They are currently working on the next step: developing mixed-reality applications for the FMR6x level device as part of the VisionBlue project. “The technology is incredibly versatile and will provide significant added value to companies,” Tanja Haag is convinced.

Two layers at a glance
Mixed reality is leading the operation and maintenance of measurement devices into a new dimension by making it intuitive. “By means of mixed reality, abstract technical knowledge and available data can be linked and shown graphically,” explains Eric Birgel.

Eric Birgel with the Mixed Reality application.

To achieve this, mixed reality combines the real environment with a computer-aided perception. Image-processing algorithms allow virtual elements to be placed in a room through mixed-reality glasses such as Microsoft’s HoloLens.

Unlike augmented reality, the user is not only able to see these three-dimensional elements but can also interact and control them using gestures – just like in a computer game. “Up until now, mixed reality has not been used to its full extent in industrial applications – they mostly work with information boxes. In contrast, we want to simulate every work step,” Eric Birgel emphasizes. 

Many possible applications
To develop convincing solutions for users, several customers were asked at the start of the project what they would like to use mixed reality for. The responses included training, installation and maintenance, with the transfer of knowledge being the common denominator. “In many manufacturing companies the turnover rates are high, while professionals are scarce,” Tanja Haag explains. “Mixed reality allows devices to be operated with little prior knowledge – and experts can work even more efficiently.”

Eric Birgel therefore implemented wiring instructions as the first application. This was followed by a setup function that allows employees to parametrize the measuring device by marking the maximum and minimum level of a tank with two virtual disks. “Previously the technicians first had to carry out complicated calculations,” says Eric Birgel.

══════════

Could you continue the article on mixed-reality applications for measurement devices, starting after its last sentence? The rows below have no connection to the article on mixed reality.

══════════

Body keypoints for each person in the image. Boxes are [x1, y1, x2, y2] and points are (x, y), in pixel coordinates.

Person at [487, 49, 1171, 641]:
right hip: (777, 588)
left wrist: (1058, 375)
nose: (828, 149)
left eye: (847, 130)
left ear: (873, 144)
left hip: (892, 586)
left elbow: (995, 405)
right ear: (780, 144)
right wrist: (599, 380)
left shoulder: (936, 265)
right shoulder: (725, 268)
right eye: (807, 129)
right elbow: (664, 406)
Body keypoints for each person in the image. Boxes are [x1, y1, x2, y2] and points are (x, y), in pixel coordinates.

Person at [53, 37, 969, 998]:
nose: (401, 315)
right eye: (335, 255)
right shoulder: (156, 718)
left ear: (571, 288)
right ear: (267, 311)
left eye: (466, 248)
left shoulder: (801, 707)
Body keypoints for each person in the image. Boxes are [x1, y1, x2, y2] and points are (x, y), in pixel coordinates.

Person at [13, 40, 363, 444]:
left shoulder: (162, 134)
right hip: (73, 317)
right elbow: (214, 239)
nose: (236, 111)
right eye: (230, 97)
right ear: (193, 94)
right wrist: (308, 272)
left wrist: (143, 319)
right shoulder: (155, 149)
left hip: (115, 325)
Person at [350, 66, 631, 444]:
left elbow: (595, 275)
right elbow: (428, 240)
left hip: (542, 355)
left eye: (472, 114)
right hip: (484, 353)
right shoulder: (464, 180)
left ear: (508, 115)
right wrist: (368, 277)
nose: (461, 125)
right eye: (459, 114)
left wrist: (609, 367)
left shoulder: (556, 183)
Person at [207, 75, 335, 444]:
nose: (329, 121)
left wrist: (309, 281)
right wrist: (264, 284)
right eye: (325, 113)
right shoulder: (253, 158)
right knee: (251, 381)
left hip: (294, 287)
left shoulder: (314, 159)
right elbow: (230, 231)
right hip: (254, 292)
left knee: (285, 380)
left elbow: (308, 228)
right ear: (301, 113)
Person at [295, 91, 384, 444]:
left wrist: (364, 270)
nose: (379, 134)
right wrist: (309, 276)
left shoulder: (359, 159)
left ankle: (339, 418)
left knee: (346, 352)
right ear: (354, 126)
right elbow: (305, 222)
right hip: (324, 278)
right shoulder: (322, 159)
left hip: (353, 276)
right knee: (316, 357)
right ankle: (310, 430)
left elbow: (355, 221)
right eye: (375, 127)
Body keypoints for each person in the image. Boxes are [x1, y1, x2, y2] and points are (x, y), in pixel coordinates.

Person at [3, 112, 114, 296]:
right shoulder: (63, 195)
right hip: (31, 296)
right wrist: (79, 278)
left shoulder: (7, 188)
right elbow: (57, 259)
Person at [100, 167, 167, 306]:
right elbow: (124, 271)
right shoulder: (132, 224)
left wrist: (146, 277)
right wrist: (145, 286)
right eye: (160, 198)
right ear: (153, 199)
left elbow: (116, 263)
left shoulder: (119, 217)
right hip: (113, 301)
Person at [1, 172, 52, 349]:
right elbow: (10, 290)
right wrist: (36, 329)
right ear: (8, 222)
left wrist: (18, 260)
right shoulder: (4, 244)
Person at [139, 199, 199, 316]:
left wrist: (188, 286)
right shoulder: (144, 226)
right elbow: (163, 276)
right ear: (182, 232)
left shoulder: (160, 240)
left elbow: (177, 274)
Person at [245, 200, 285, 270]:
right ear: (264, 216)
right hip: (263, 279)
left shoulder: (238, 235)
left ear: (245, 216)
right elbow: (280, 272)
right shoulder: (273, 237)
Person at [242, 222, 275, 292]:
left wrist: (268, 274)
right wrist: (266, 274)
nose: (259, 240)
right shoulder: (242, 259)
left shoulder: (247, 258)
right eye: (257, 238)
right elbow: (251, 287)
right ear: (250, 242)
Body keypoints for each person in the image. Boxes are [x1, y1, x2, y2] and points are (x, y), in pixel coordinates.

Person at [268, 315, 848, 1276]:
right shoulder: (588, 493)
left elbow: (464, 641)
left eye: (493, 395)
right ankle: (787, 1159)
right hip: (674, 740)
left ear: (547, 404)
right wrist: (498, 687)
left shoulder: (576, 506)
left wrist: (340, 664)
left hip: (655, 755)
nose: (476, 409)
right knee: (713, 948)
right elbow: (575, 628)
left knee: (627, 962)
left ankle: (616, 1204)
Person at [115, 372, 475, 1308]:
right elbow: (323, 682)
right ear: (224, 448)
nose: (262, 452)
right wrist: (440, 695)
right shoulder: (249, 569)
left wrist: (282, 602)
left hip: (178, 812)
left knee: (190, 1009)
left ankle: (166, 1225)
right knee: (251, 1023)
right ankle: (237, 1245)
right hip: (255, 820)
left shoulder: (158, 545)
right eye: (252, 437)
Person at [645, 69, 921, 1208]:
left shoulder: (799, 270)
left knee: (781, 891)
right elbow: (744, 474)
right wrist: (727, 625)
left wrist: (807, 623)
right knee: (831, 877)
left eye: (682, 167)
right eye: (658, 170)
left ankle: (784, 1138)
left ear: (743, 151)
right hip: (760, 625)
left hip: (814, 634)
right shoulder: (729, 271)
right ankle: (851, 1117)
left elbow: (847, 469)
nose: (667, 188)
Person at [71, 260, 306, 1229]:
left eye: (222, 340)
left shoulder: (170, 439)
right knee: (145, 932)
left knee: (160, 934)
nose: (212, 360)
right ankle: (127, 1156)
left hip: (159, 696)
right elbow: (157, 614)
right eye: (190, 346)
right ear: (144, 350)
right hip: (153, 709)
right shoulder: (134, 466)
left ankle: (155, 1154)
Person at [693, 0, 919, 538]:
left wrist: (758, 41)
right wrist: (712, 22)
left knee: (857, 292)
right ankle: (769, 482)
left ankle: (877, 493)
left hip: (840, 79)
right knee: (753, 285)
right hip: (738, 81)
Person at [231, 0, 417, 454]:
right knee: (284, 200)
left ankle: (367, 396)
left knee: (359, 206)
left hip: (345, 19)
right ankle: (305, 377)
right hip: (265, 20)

══════════

### Response to the task:
Another function displays the instruments’ maintenance status with virtual signal lights in different colors that hover above the devices. The app is also able to identify the fastest way to the measuring points, depending on the situation. “The customers were impressed by the fact that the route automatically changes if it suddenly becomes blocked,” Eric Birgel reports.

A good combination: Mixed reality places virtual elements in a real room.

Simple troubleshooting
It is no surprise that the chemical industry, for example, is extremely interested in the new technology. “Production downtimes in large-scale plants are very expensive, which is why the potentials arising from efficient maintenance are especially prominent in this field,” says Tanja Haag. The VisionBlue functions could help maintenance staff troubleshoot any issues themselves in future without having to acquire additional specialist skills. “We will also be setting up a database of technical faults to allow for automated diagnosis,” Eric Birgel explains.

The application will be able to identify the problem through the symptoms entered by the user and then provide instructions to solve it. Just like all the other VisionBlue functions it will be fed with data from Endress+Hauser’s IIoT ecosystem. A remote-call function is also in the pipeline: in this case, thanks to a tablet PC camera, an external specialist will be able to see exactly what the employee on site sees, and provide suitable support.

Tanja Haag, Product Manager at Endress+Hauser.

One approach, many platforms
In order to meet as many customer requirements as possible, there are plans to develop the mixed-reality application for various mobile devices: complex functions such as navigation for the HoloLens and more simple applications such as remote support for tablets and smartphones, which have now become commonplace in the industry. The expansion of VisionBlue to further instrument groups is also envisaged. “We will provide our customers with a versatile and adaptable product package in future,” Tanja Haag is convinced.